DATA CENTERS INCREASINGLY ARE migrating to virtualized environments, which can dramatically improve the efficiency and availability of computing resources by replacing multiple physical servers with virtual servers that run applications across many computing environments. At the University of North Carolina Wilmington, about 30 percent of the IT environment is virtualized, with 22 physical servers hosting 150 virtual servers. Before virtualization, the e-mail environment consisted of 13 physical systems. After virtualization, the e-mail environment was completely virtualized onto two physical servers, resulting in a 65 percent reduction in power consumption, a lower carbon footprint, and cost avoidance of about US $135,000.
Because virtualization adds another layer of complexity to the computing environment, internal auditors should be aware of the risks associated with it.

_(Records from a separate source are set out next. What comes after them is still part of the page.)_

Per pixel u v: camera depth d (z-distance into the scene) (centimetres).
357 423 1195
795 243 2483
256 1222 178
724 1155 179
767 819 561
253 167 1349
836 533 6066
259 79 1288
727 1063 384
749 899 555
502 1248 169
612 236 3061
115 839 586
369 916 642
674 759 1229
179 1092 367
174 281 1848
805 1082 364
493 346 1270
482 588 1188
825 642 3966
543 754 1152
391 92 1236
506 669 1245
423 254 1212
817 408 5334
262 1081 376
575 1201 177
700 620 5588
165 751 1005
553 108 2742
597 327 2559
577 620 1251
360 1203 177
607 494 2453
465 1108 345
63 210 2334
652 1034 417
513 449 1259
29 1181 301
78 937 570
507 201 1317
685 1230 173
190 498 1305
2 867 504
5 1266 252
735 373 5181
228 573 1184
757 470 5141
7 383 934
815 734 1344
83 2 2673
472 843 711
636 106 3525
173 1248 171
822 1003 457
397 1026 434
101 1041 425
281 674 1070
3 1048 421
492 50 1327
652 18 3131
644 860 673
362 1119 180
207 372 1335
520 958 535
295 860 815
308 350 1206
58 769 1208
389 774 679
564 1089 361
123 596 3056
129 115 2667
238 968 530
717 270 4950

Issues such as the uncontrolled proliferation of new virtual servers and the additional overhead associated with configuration, administration, licensing, and security must be addressed for the virtualized environment to be secure and reliable. Understanding these risks can enable auditors to help their organization minimize the likelihood that they will occur as well as assess the impact of virtualization on the reliability and integrity of the organization's financial and operational systems.
Virtualization allows one physical server to support multiple virtual servers. For example, three virtual machines can host an organization's Web server, financial systems, and database applications--rather than purchasing three separate physical computer systems to host each of those applications. Each virtual machine can run its own operating system, enabling Windows and Linux applications to co-exist on the same hardware.
Virtualization can enable organizations to gain benefits, such as:
* Increased use of existing servers and reduced operational and capital expenditures. Virtualization technology provider VMware reports that a Windows server running its virtualization software has a 60 percent to 80 percent utilization rate, compared with less than 20 percent for a non-virtualized server. A higher utilization rate of server capacity enables an organization to use its existing assets and reduce hardware costs and power consumption more efficiently. Virtualized servers also require less floor space, further lowering IT department expenditures.